ТЕКСТ БЕСЕДЫ
====================
Анна Качкаева: Вот странным образом вдох-то очевиден. Просто только ли это с телевидением связано?

Евгений Гонтмахер: Учитывая настроения у нас в стране, вот я много езжу по регионам...

Анна Качкаева: Мы сейчас будем говорить и о том, что происходит в регионах, потому что эти изменения, они всегда чувствуются. Если мы говорим о конце 80-х, о "лихих" 90-х или в нашем случае не лихих, потому что...

Евгений Гонтмахер: Ну, слово "лихие" имеет два смысла, поэтому сказать только в том негативе, который Владимир Владимирович в свое время высказал, - это одно...

Анна Качкаева: Но сейчас он аккуратнее говорит.

Евгений Гонтмахер: ...да, я их воспринимаю как лихие - в смысле энергичность, широта проектов. Да, ошибались, да, много сделали, может быть, не так, но негатив...

Анна Качкаева: Во всяком случае, тогда казалось, что граждане чего-то хотели. Ну, они хотели по-разному, потом была такая апатия. А вот сейчас, когда вы в регионах бываете, у вас есть ощущение, что настроения меняются?

Евгений Гонтмахер: Да, вы знаете, все-таки кризис сыграл свою роль в каком смысле - даже не в смысле денег, что там меньше стали зарплаты. Пока чисто в социальном, статистическом смысле еще как бы кризис особо не сказался.

Анна Качкаева: Ну, как, безработица растет, ЖКХ вон президент велит поправить...

Евгений Гонтмахер: Более того, я сегодня прочитал, мы с вами, жители города Москвы, теперь, когда будем платить за коммунальные услуги, будем платить комиссию "Сбербанку" - плюс 3 процента. Это интересно, но даже дело не в этом. Это, конечно, все неприятно, то, о чем вы говорите, но дело не в этом. До кризиса, где-то до 2008 года, люди в основном выстраивали какие-то длинные планы. Смотрите, был бум кредитов, люди рожали детей и так далее. Теперь, вы знаете, такое ощущение, когда говоришь с экспертами, с людьми образованными, с чиновниками, у всех ощущение, что вообще непонятно ничего. Вот как-то встали, а вокруг... Знаете, ежик в тумане вот такой получается (смеется).

Анна Качкаева: А вы в регионах про доклад ИНСОРа про будущее...

Евгений Гонтмахер: Конечно, очень интересно. Вы знаете, это же очень любопытный повод, чтобы послушать, а что люди об этом думают. Так вот, две точки зрения. Первая: этого не будет никогда, потому что этого не может быть в России.

Анна Качкаева: Имеется в виду образ желаемого завтра - политическая система, выборы...
====================
ПОДБОРКА ЗАПИСЕЙ
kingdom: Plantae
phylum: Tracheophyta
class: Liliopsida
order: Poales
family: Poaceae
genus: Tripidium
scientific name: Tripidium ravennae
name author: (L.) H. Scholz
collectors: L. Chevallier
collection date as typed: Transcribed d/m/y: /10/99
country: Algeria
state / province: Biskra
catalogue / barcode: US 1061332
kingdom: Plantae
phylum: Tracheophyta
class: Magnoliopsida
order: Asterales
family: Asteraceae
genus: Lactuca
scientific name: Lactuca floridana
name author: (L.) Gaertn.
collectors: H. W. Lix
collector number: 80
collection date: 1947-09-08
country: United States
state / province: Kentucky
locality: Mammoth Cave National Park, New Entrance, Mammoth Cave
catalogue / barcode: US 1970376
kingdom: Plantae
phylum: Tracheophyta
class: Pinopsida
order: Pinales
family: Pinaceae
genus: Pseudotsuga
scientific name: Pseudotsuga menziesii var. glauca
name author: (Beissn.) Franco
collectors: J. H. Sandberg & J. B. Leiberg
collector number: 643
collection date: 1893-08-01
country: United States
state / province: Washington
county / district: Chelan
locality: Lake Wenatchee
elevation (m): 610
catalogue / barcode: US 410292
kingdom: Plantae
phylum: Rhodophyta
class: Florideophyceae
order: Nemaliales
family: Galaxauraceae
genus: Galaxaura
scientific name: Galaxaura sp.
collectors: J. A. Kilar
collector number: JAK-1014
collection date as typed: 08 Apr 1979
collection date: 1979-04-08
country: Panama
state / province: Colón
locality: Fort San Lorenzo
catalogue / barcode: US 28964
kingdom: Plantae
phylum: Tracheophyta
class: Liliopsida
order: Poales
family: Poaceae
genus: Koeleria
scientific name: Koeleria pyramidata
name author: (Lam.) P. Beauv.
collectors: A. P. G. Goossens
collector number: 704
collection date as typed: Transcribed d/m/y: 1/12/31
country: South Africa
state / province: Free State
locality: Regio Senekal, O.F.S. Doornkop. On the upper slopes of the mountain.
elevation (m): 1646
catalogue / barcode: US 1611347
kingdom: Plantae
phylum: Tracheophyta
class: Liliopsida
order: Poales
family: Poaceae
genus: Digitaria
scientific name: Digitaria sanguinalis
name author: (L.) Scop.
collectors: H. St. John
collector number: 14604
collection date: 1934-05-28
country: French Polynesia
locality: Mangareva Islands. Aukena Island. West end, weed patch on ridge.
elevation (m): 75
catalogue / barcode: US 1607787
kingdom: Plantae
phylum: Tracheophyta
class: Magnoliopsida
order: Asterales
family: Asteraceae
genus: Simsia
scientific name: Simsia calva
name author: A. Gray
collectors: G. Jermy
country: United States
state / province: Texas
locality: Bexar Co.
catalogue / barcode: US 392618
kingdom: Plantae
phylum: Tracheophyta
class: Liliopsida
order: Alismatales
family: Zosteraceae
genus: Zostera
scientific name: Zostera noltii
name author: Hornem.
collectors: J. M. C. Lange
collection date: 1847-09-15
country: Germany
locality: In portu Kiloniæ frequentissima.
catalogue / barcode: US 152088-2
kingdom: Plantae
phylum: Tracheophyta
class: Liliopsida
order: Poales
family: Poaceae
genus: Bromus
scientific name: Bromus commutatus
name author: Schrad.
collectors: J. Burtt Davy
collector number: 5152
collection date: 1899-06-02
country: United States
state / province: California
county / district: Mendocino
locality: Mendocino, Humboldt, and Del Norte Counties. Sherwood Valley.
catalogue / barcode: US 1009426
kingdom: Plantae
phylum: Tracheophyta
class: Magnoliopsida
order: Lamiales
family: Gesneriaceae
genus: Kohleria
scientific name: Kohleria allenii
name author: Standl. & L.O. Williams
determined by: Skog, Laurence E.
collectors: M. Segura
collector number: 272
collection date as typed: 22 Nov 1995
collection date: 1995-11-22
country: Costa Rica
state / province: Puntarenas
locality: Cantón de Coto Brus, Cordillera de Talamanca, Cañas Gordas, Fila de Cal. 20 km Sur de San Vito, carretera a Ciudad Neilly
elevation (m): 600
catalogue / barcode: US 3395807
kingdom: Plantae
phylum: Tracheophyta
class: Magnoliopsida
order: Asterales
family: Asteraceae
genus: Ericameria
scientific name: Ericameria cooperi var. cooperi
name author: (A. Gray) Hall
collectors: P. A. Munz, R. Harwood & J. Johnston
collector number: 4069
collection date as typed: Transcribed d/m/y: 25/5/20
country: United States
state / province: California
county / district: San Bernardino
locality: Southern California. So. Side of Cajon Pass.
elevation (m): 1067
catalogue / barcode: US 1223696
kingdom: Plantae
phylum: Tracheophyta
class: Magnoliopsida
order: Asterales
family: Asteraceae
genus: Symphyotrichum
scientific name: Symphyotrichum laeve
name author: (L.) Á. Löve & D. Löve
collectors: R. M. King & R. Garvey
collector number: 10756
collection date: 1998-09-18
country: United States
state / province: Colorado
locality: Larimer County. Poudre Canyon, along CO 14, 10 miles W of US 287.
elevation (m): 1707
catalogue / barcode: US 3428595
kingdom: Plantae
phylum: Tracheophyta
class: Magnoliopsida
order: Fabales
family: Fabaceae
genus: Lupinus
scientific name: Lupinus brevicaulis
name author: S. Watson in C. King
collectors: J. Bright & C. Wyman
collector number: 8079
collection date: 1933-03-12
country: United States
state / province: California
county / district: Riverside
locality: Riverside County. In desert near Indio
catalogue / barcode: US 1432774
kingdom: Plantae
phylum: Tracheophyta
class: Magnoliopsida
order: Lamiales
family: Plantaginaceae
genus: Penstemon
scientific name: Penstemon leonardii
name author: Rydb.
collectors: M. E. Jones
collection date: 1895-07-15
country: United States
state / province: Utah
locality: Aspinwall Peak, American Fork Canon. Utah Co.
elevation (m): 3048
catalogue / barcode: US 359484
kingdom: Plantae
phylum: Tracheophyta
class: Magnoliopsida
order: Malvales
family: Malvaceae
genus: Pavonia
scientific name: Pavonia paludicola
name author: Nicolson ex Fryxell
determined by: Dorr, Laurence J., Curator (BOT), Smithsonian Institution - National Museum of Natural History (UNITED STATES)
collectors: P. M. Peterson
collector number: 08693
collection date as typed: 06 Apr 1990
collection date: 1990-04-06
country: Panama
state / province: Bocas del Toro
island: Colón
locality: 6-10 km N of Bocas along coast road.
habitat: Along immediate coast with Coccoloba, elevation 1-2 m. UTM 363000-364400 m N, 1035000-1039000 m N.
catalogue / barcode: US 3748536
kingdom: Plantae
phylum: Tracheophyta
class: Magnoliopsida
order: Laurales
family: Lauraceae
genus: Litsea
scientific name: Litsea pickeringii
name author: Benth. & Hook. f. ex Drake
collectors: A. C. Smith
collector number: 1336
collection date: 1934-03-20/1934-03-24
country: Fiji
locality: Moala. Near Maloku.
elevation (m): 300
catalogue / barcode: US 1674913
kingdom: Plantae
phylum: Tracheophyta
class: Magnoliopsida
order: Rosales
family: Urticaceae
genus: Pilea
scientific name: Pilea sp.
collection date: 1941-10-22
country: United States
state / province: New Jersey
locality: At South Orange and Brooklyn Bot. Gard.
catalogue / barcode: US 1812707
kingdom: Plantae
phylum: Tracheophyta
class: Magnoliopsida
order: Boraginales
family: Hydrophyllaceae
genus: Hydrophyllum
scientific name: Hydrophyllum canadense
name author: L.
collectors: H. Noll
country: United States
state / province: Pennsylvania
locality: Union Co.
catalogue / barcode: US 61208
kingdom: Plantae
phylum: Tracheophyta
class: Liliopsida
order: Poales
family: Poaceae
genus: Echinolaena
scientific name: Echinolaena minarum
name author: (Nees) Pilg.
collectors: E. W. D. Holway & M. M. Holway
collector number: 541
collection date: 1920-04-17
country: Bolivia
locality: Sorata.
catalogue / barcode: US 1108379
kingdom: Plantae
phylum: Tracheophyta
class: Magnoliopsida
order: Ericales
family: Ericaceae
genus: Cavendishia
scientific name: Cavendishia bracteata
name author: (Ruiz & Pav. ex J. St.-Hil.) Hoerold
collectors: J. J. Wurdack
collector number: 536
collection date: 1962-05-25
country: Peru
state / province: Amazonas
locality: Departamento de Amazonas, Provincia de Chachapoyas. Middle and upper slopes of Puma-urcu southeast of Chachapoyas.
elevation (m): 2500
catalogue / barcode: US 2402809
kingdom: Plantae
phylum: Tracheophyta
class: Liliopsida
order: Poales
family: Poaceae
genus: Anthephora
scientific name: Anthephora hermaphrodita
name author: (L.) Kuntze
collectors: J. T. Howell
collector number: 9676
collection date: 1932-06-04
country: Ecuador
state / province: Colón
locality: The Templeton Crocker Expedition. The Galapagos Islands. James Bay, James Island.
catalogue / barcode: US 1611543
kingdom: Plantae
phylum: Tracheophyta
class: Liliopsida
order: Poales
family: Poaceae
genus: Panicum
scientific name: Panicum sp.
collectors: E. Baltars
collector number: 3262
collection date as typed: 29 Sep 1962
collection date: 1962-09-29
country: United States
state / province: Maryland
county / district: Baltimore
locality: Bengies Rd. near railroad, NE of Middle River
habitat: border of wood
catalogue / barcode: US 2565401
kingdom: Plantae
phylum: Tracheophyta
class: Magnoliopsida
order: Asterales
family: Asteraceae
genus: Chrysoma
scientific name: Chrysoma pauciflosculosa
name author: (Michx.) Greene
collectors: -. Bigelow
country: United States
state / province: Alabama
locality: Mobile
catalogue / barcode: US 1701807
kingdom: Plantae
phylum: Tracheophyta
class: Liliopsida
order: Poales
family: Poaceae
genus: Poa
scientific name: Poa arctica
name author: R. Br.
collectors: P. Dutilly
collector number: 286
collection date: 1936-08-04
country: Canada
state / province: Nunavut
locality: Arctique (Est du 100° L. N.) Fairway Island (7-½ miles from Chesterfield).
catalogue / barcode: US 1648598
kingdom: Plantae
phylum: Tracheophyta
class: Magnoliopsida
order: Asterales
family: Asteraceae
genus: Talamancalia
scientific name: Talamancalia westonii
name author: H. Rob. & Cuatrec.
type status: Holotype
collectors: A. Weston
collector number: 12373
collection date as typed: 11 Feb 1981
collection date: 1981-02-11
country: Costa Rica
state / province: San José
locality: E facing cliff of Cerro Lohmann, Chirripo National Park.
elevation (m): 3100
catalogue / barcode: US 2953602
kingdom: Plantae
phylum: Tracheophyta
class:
====================
ЧТО СДЕЛАТЬ
#1 Ответьте по беседе о кризисе:
(а) Какую комиссию жители Москвы теперь будут платить «Сбербанку» за коммунальные услуги?
(б) Примерно до какого года люди в основном выстраивали длинные планы?
(в) С чем Гонтмахер сравнивает нынешнее ощущение, что ничего не понятно?
#2 Продолжите беседу о кризисе после ее последней реплики.
Записи никак не связаны с беседой о кризисе.

ОТВЕТЫ
#1
(а) Плюс 3 процента.
(б) До 2008 года.
(в) С ежиком в тумане.

#2
Евгений Гонтмахер: Да, такой европейский типаж. Я всегда, кстати, всем говорю, что Путин сказал еще в начале 2000-х, выступая в Бундестаге на немецком языке, что вообще у нас европейский выбор. Вот, пожалуйста, европейский выбор - так многие говорят, что такого у нас нельзя, мы слишком отстали, мы слишком плохие, у нас все очень плохо и так далее. На что я им говорю: ну, что, ребята, тогда на кладбище пошли, сами себе могилку выроем и все. Все смеются, конечно, так, знаете, очень нехорошо смеются. Но какая-то часть людей, социология показывает, процентов 10-15, - все-таки это люди, которые хотят что-то менять именно из-за этого кризиса. Потому что теперь уже очень многим людям становится понятно, что все разговоры о стабильности какой-то, которая там у нас была, о том, что все у нас хорошо...

Анна Качкаева: Да и слово уже забылось как-то - "стабильность".

Евгений Гонтмахер: Про стабильность забыли. Про выборы... все-таки прошлые выборы, октябрьские, очень сильный нанесли удар тоже по ощущениям людей. Люди вдруг поняли, что они вообще никто, что их используют. И сейчас вот эти 10-15 процентов людей, они спрашивают: а как? Они готовы там жить, вот возьмите нас с собой туда. Давайте все вместе будем это делать. И они говорят: скажите, что делать? Вот такие разговоры. Я был на Красноярском экономическом форуме недавно, и там было очень много бизнесменов, экспертов, в общем, элита, и они разработали свою схему, как надо двигаться вперед. Значит, первое: надо иметь чувство позитивной неудовлетворенности. Вот когда идти на кладбище - это негативная неудовлетворенность, понимаете.

Анна Качкаева: А позитивная неудовлетворенность - это что? То есть чего-то хотеть...

Евгений Гонтмахер: Чего-то хотеть и искать выход из этой ситуации. Второе: иметь некую, как они сами сказали, безотносительно нашего доклада, картинку, куда надо идти. А третье: всем включиться, чтобы эту картинку реализовывать.

Анна Качкаева: Только я там же слышала и видела, это и господин Гуриев, и Алексашенко рассказывал, что когда с ними разговаривали, они все не очень понимают, что такое модернизация-то.

Евгений Гонтмахер: Нет, понимаете, слово "модернизация" - это отдельная песня. Модернизацию мы не будем разбирать, это надо, что называется, забыть. Я бы сказал так, вот есть образ желаемого завтра, и есть образ нынешний, и вот все, что между этим - это есть модернизация. Вот мы должны просто от этого прийти к этому.

Анна Качкаева: То есть новая перестройка.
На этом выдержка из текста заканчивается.